**TASK PROMPT**
Every entry should be transcribed word for word, so that nothing is missing.

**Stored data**
====================

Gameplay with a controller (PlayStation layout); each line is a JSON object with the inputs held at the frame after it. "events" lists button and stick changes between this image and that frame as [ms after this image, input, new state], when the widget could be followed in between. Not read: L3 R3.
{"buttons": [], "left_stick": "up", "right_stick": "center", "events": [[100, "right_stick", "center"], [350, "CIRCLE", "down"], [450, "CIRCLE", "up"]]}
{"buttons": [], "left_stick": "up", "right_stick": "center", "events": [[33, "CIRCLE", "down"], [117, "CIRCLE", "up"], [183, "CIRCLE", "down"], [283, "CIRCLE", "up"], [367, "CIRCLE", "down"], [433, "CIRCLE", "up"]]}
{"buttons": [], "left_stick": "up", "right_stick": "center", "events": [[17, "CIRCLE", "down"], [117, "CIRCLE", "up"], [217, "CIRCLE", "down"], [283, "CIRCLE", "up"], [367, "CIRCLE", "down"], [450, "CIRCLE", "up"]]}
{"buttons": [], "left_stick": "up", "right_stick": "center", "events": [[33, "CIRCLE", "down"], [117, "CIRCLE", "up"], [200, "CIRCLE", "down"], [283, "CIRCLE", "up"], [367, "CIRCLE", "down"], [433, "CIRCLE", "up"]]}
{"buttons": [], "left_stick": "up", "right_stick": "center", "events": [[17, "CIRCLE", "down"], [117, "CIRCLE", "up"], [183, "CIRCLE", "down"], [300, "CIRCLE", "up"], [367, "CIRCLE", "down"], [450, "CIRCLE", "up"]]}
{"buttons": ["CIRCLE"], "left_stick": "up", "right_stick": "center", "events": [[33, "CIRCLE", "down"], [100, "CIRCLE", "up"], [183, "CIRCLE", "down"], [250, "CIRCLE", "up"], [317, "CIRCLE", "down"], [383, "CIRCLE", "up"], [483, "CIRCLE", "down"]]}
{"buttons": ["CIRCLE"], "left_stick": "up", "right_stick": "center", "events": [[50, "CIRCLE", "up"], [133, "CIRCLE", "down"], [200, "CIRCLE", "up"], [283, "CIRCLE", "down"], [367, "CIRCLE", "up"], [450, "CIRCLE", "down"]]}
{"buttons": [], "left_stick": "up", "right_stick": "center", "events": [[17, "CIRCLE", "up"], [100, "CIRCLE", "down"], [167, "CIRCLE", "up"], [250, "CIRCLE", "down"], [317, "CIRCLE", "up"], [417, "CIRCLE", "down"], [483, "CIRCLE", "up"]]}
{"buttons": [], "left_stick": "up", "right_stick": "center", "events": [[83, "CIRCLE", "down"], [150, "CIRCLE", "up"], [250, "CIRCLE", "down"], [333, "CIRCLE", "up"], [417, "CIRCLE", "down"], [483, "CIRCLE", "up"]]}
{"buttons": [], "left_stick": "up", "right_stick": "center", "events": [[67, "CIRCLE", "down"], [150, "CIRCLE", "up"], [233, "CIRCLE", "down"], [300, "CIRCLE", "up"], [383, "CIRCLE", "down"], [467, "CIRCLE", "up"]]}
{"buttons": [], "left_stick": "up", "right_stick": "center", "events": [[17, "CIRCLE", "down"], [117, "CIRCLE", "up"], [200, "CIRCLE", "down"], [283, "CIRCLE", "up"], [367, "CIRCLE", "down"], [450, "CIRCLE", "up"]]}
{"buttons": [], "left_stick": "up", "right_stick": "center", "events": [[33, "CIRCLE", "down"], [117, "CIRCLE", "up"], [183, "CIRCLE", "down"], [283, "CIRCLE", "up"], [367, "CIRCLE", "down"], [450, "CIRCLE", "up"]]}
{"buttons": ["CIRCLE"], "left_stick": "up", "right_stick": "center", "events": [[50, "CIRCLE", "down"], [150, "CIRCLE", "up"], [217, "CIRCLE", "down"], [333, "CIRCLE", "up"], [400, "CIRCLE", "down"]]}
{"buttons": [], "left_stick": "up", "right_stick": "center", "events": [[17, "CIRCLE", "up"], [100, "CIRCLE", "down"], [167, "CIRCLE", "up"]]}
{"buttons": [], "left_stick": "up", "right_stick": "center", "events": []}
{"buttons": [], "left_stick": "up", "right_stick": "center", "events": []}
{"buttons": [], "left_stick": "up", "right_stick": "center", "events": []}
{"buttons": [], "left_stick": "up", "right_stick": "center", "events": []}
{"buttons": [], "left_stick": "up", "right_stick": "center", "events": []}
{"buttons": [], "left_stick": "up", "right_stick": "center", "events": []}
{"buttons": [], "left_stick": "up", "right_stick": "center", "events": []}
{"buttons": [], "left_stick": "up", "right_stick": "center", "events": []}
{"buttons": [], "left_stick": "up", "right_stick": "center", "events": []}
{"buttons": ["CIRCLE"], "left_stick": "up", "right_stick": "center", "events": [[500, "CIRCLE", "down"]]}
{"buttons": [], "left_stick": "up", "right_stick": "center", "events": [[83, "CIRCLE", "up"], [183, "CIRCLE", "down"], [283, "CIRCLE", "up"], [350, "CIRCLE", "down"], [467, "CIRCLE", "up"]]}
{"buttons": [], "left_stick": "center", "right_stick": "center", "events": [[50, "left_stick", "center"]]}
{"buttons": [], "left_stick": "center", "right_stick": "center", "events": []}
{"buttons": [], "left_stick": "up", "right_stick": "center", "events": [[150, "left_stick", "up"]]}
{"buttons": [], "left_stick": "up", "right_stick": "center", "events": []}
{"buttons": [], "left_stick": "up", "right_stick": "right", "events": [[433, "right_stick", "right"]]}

====================

**RESPONSE**
Gameplay with a controller (PlayStation layout); each line is a JSON object with the inputs held at the frame after it. "events" lists button and stick changes between this image and that frame as [ms after this image, input, new state], when the widget could be followed in between. Not read: L3 R3.
{"buttons": [], "left_stick": "up", "right_stick": "center", "events": [[100, "right_stick", "center"], [350, "CIRCLE", "down"], [450, "CIRCLE", "up"]]}
{"buttons": [], "left_stick": "up", "right_stick": "center", "events": [[33, "CIRCLE", "down"], [117, "CIRCLE", "up"], [183, "CIRCLE", "down"], [283, "CIRCLE", "up"], [367, "CIRCLE", "down"], [433, "CIRCLE", "up"]]}
{"buttons": [], "left_stick": "up", "right_stick": "center", "events": [[17, "CIRCLE", "down"], [117, "CIRCLE", "up"], [217, "CIRCLE", "down"], [283, "CIRCLE", "up"], [367, "CIRCLE", "down"], [450, "CIRCLE", "up"]]}
{"buttons": [], "left_stick": "up", "right_stick": "center", "events": [[33, "CIRCLE", "down"], [117, "CIRCLE", "up"], [200, "CIRCLE", "down"], [283, "CIRCLE", "up"], [367, "CIRCLE", "down"], [433, "CIRCLE", "up"]]}
{"buttons": [], "left_stick": "up", "right_stick": "center", "events": [[17, "CIRCLE", "down"], [117, "CIRCLE", "up"], [183, "CIRCLE", "down"], [300, "CIRCLE", "up"], [367, "CIRCLE", "down"], [450, "CIRCLE", "up"]]}
{"buttons": ["CIRCLE"], "left_stick": "up", "right_stick": "center", "events": [[33, "CIRCLE", "down"], [100, "CIRCLE", "up"], [183, "CIRCLE", "down"], [250, "CIRCLE", "up"], [317, "CIRCLE", "down"], [383, "CIRCLE", "up"], [483, "CIRCLE", "down"]]}
{"buttons": ["CIRCLE"], "left_stick": "up", "right_stick": "center", "events": [[50, "CIRCLE", "up"], [133, "CIRCLE", "down"], [200, "CIRCLE", "up"], [283, "CIRCLE", "down"], [367, "CIRCLE", "up"], [450, "CIRCLE", "down"]]}
{"buttons": [], "left_stick": "up", "right_stick": "center", "events": [[17, "CIRCLE", "up"], [100, "CIRCLE", "down"], [167, "CIRCLE", "up"], [250, "CIRCLE", "down"], [317, "CIRCLE", "up"], [417, "CIRCLE", "down"], [483, "CIRCLE", "up"]]}
{"buttons": [], "left_stick": "up", "right_stick": "center", "events": [[83, "CIRCLE", "down"], [150, "CIRCLE", "up"], [250, "CIRCLE", "down"], [333, "CIRCLE", "up"], [417, "CIRCLE", "down"], [483, "CIRCLE", "up"]]}
{"buttons": [], "left_stick": "up", "right_stick": "center", "events": [[67, "CIRCLE", "down"], [150, "CIRCLE", "up"], [233, "CIRCLE", "down"], [300, "CIRCLE", "up"], [383, "CIRCLE", "down"], [467, "CIRCLE", "up"]]}
{"buttons": [], "left_stick": "up", "right_stick": "center", "events": [[17, "CIRCLE", "down"], [117, "CIRCLE", "up"], [200, "CIRCLE", "down"], [283, "CIRCLE", "up"], [367, "CIRCLE", "down"], [450, "CIRCLE", "up"]]}
{"buttons": [], "left_stick": "up", "right_stick": "center", "events": [[33, "CIRCLE", "down"], [117, "CIRCLE", "up"], [183, "CIRCLE", "down"], [283, "CIRCLE", "up"], [367, "CIRCLE", "down"], [450, "CIRCLE", "up"]]}
{"buttons": ["CIRCLE"], "left_stick": "up", "right_stick": "center", "events": [[50, "CIRCLE", "down"], [150, "CIRCLE", "up"], [217, "CIRCLE", "down"], [333, "CIRCLE", "up"], [400, "CIRCLE", "down"]]}
{"buttons": [], "left_stick": "up", "right_stick": "center", "events": [[17, "CIRCLE", "up"], [100, "CIRCLE", "down"], [167, "CIRCLE", "up"]]}
{"buttons": [], "left_stick": "up", "right_stick": "center", "events": []}
{"buttons": [], "left_stick": "up", "right_stick": "center", "events": []}
{"buttons": [], "left_stick": "up", "right_stick": "center", "events": []}
{"buttons": [], "left_stick": "up", "right_stick": "center", "events": []}
{"buttons": [], "left_stick": "up", "right_stick": "center", "events": []}
{"buttons": [], "left_stick": "up", "right_stick": "center", "events": []}
{"buttons": [], "left_stick": "up", "right_stick": "center", "events": []}
{"buttons": [], "left_stick": "up", "right_stick": "center", "events": []}
{"buttons": [], "left_stick": "up", "right_stick": "center", "events": []}
{"buttons": ["CIRCLE"], "left_stick": "up", "right_stick": "center", "events": [[500, "CIRCLE", "down"]]}
{"buttons": [], "left_stick": "up", "right_stick": "center", "events": [[83, "CIRCLE", "up"], [183, "CIRCLE", "down"], [283, "CIRCLE", "up"], [350, "CIRCLE", "down"], [467, "CIRCLE", "up"]]}
{"buttons": [], "left_stick": "center", "right_stick": "center", "events": [[50, "left_stick", "center"]]}
{"buttons": [], "left_stick": "center", "right_stick": "center", "events": []}
{"buttons": [], "left_stick": "up", "right_stick": "center", "events": [[150, "left_stick", "up"]]}
{"buttons": [], "left_stick": "up", "right_stick": "center", "events": []}
{"buttons": [], "left_stick": "up", "right_stick": "right", "events": [[433, "right_stick", "right"]]}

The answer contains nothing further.